Problem to solve
Across the entries that follow, count the lines with the string "Health" and reply with that count alone.

Stored data
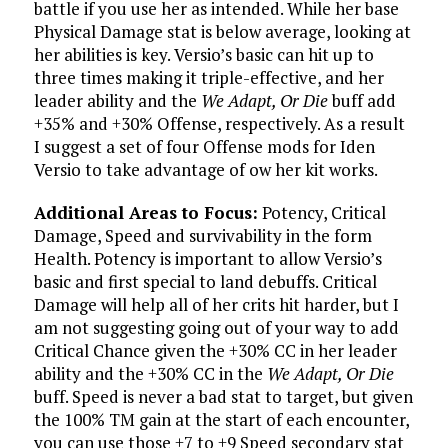
battle if you use her as intended. While her base
Physical Damage stat is below average, looking at
her abilities is key. Versio’s basic can hit up to
three times making it triple-effective, and her
leader ability and the
We Adapt, Or Die
buff add
+35% and +30% Offense, respectively. As a result
I suggest a set of four Offense mods for Iden
Versio to take advantage of ow her kit works.
Additional Areas to Focus:
Potency, Critical
Damage, Speed and survivability in the form
Health. Potency is important to allow Versio’s
basic and first special to land debuffs. Critical
Damage will help all of her crits hit harder, but I
am not suggesting going out of your way to add
Critical Chance given the +30% CC in her leader
ability and the +30% CC in the
We Adapt, Or Die
buff. Speed is never a bad stat to target, but given
the 100% TM gain at the start of each encounter,
you can use those +7 to +9 Speed secondary stat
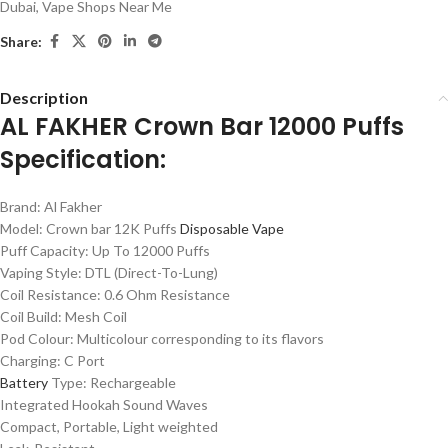
Dubai
,
Vape Shops Near Me
Share:
Description
AL FAKHER Crown Bar 12000 Puffs
Specification:
Brand: Al Fakher
Model: Crown bar 12K Puffs
Disposable Vape
Puff Capacity: Up To 12000 Puffs
Vaping Style: DTL (Direct-To-Lung)
Coil Resistance: 0.6 Ohm Resistance
Coil Build: Mesh Coil
Pod Colour: Multicolour corresponding to its flavors
Charging: C Port
Battery
Type: Rechargeable
Integrated Hookah Sound Waves
Compact, Portable, Light weighted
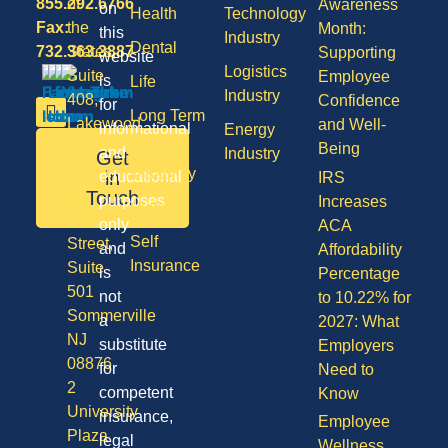
855.292.6766
of
Awareness
on
Health
Technology
Fax:
the
Month:
this
Industry
Dental
732.363.3887
States,
Supporting
website
Logistics
Suite
Employee
is
Life
Industry
408,
Confidence
for
Long Term
Lakewood
and Well-
informational
Energy
Care
NJ
Being
and
Industry
Get
08701
Disability
in
educational
IRS
50
Touch
purposes
Increases
Vision
Division
only
ACA
Self
Street,
and
Affordability
Insurance
Suite
is
Percentage
501
not
to 10.22% for
Sommerville
a
2027: What
NJ
substitute
Employers
08876
for
Need to
2
competent
Know
University
insurance,
Employee
Plaza
legal
Wellness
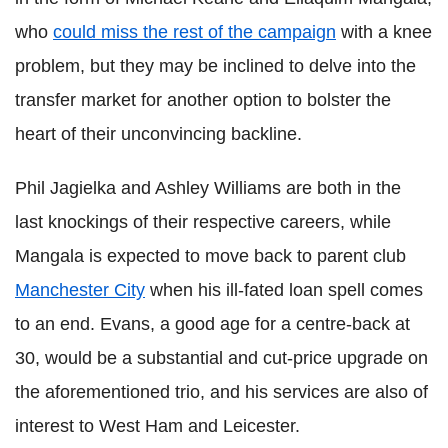
who
could miss the rest of the campaign
with a knee
problem, but they may be inclined to delve into the
transfer market for another option to bolster the
heart of their unconvincing backline.
Phil Jagielka and Ashley Williams are both in the
last knockings of their respective careers, while
Mangala is expected to move back to parent club
Manchester City
when his ill-fated loan spell comes
to an end. Evans, a good age for a centre-back at
30, would be a substantial and cut-price upgrade on
the aforementioned trio, and his services are also of
interest to West Ham and Leicester.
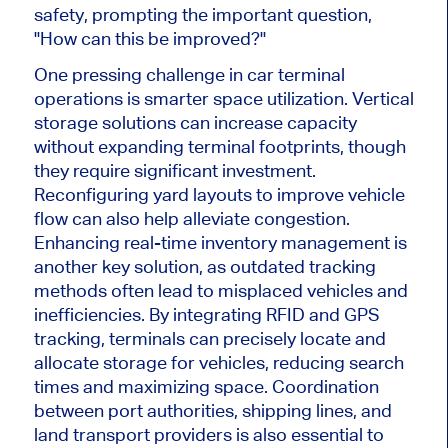
safety, prompting the
important
question,
"How can this be improved?"
One pressing challenge
in car
terminal
operations is
smarter
space utilization. Vertical
storage solutions can increase capacity
without expanding terminal footprints, though
they require significant investment.
Reconfiguring yard layouts to improve vehicle
flow can also help alleviate congestion.
Enhancing real-time inventory management is
another key solution, as outdated tracking
methods often lead to misplaced vehicles and
inefficiencies. By integrating RFID and GPS
tracking, terminals can precisely locate and
allocate
storage for
vehicles
, reducing search
times and maximizing space. Coordination
between port authorities, shipping lines, and
land transport providers is also essential to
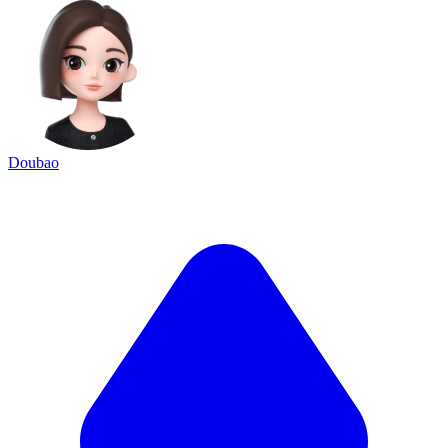
Doubao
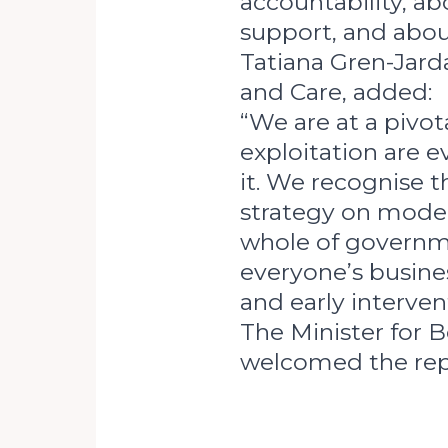
accountability, ab
support, and abo
Tatiana Gren-Jard
and Care, added:
“We are at a pivo
exploitation are 
it. We recognise th
strategy on moder
whole of governme
everyone’s busines
and early interven
The Minister for 
welcomed the repo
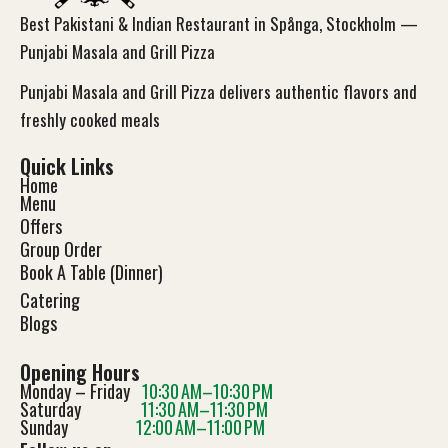
Best Pakistani & Indian Restaurant in Spånga, Stockholm —
Punjabi Masala and Grill Pizza
Punjabi Masala and Grill Pizza delivers authentic flavors and
freshly cooked meals
Quick Links
Home
Menu
Offers
Group Order
Book A Table (Dinner)
Catering
Blog
s
Opening Hours
Monday – Friday
10:30 AM–10:30 PM
Saturday
11:30 AM–11:30 PM
Sunday
12:00 AM–11:00 PM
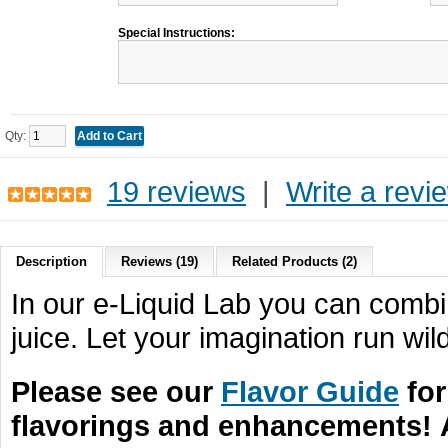
Special Instructions:
Qty:
19 reviews
|
Write a revi
Description
Reviews (19)
Related Products (2)
In our e-Liquid Lab you can combin
juice. Let your imagination run wild
Please see our
Flavor Guide
for
flavorings and enhancements!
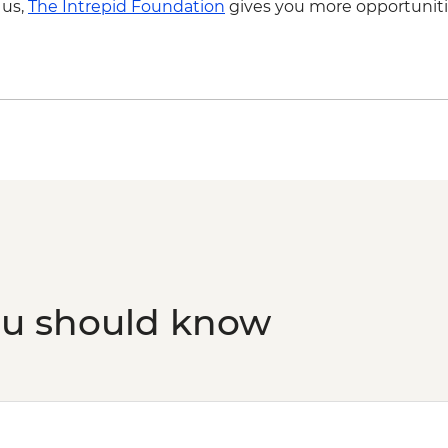
 us,
The Intrepid Foundation
gives you more opportuniti
Penang - Cooking cla
ou should know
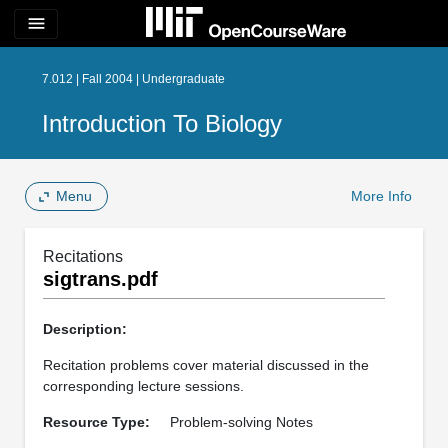
menu
7.012 | Fall 2004 | Undergraduate
Introduction To Biology
Menu
More Info
Recitations
sigtrans.pdf
Description:
Recitation problems cover material discussed in the
corresponding lecture sessions.
Resource Type:
Problem-solving Notes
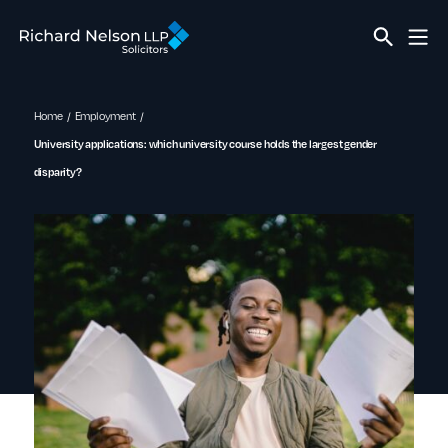
Home
Employment
University applications: which university course holds the largest gender
disparity?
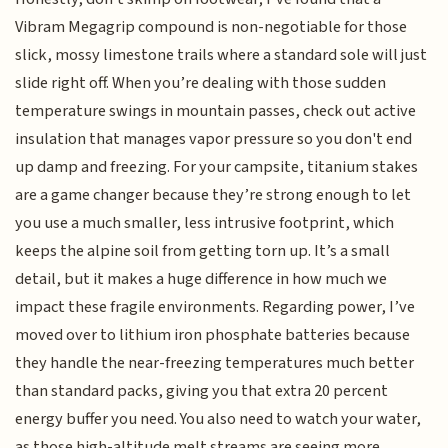
Vibram Megagrip compound is non-negotiable for those
slick, mossy limestone trails where a standard sole will just
slide right off. When you’re dealing with those sudden
temperature swings in mountain passes, check out active
insulation that manages vapor pressure so you don't end
up damp and freezing. For your campsite, titanium stakes
are a game changer because they’re strong enough to let
you use a much smaller, less intrusive footprint, which
keeps the alpine soil from getting torn up. It’s a small
detail, but it makes a huge difference in how much we
impact these fragile environments. Regarding power, I’ve
moved over to lithium iron phosphate batteries because
they handle the near-freezing temperatures much better
than standard packs, giving you that extra 20 percent
energy buffer you need. You also need to watch your water,
as those high-altitude melt streams are seeing more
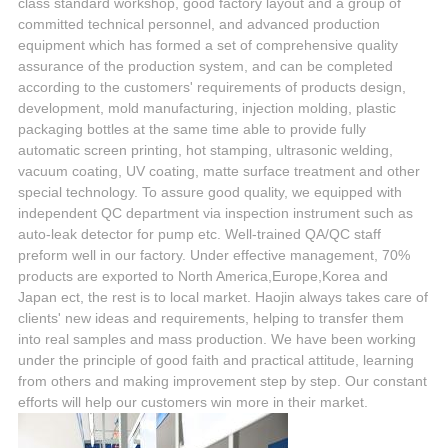
class standard workshop, good factory layout and a group of
committed technical personnel, and advanced production
equipment which has formed a set of comprehensive quality
assurance of the production system, and can be completed
according to the customers' requirements of products design,
development, mold manufacturing, injection molding, plastic
packaging bottles at the same time able to provide fully
automatic screen printing, hot stamping, ultrasonic welding,
vacuum coating, UV coating, matte surface treatment and other
special technology. To assure good quality, we equipped with
independent QC department via inspection instrument such as
auto-leak detector for pump etc. Well-trained QA/QC staff
preform well in our factory. Under effective management, 70%
products are exported to North America,Europe,Korea and
Japan ect, the rest is to local market. Haojin always takes care of
clients' new ideas and requirements, helping to transfer them
into real samples and mass production. We have been working
under the principle of good faith and practical attitude, learning
from others and making improvement step by step. Our constant
efforts will help our customers win more in their market.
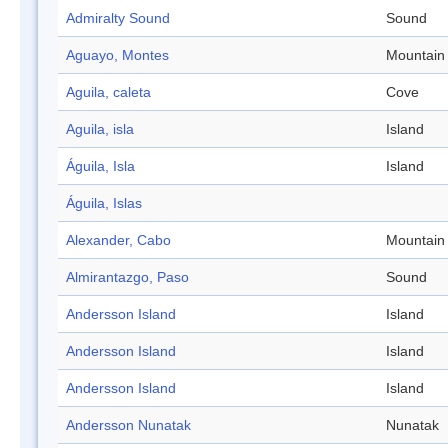
Admiralty Sound
Sound
Aguayo, Montes
Mountain
Aguila, caleta
Cove
Aguila, isla
Island
Águila, Isla
Island
Águila, Islas
Alexander, Cabo
Mountain
Almirantazgo, Paso
Sound
Andersson Island
Island
Andersson Island
Island
Andersson Island
Island
Andersson Nunatak
Nunatak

Answer space
2